▼
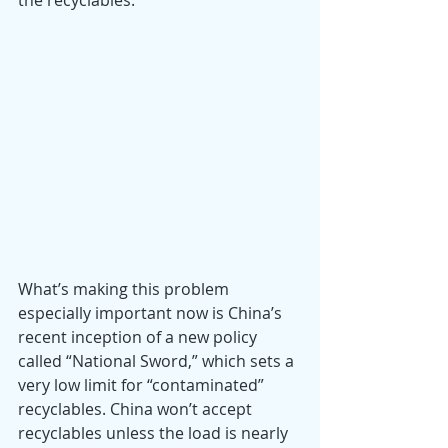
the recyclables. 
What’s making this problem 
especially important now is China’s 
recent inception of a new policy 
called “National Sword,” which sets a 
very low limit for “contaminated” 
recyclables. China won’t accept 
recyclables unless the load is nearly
▲
▼
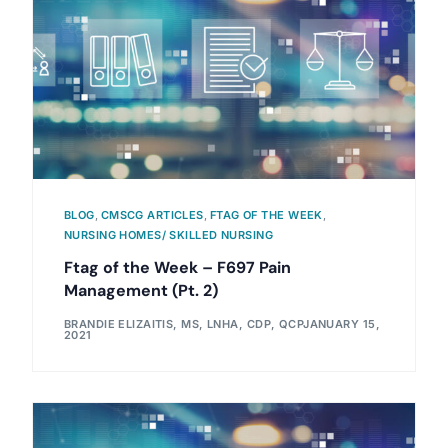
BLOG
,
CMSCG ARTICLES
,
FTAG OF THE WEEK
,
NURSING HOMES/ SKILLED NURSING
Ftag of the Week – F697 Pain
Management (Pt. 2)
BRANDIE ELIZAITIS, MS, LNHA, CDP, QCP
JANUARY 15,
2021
▲
▼
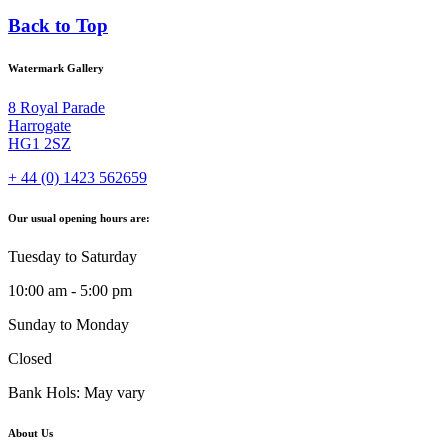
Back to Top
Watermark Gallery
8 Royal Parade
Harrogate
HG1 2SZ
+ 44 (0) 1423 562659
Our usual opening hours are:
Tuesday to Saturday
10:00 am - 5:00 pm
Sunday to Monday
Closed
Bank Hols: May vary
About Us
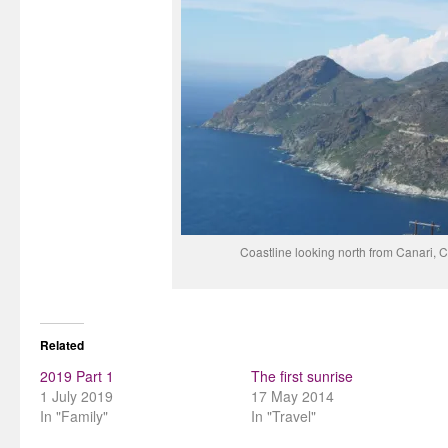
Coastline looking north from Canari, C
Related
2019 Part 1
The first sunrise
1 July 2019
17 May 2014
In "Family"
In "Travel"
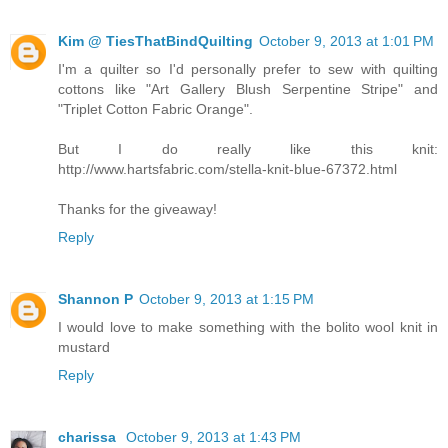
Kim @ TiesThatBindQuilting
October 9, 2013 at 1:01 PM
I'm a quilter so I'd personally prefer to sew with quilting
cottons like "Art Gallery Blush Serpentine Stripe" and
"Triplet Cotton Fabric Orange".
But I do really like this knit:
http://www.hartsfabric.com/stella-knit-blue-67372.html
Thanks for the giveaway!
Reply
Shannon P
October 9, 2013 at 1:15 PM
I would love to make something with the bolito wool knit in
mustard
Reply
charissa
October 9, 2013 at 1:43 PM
▲
* Task directions: Rewrite the lines of the first entry as a numbered list, beginning with the line that contains "the recyclables." and continuing through the line that contains "recyclables unless the load is nearly". Give each line as one item and omit any blank lines.

* Answer space:
1. the recyclables. 
2. What’s making this problem 
3. especially important now is China’s 
4. recent inception of a new policy 
5. called “National Sword,” which sets a 
6. very low limit for “contaminated” 
7. recyclables. China won’t accept 
8. recyclables unless the load is nearly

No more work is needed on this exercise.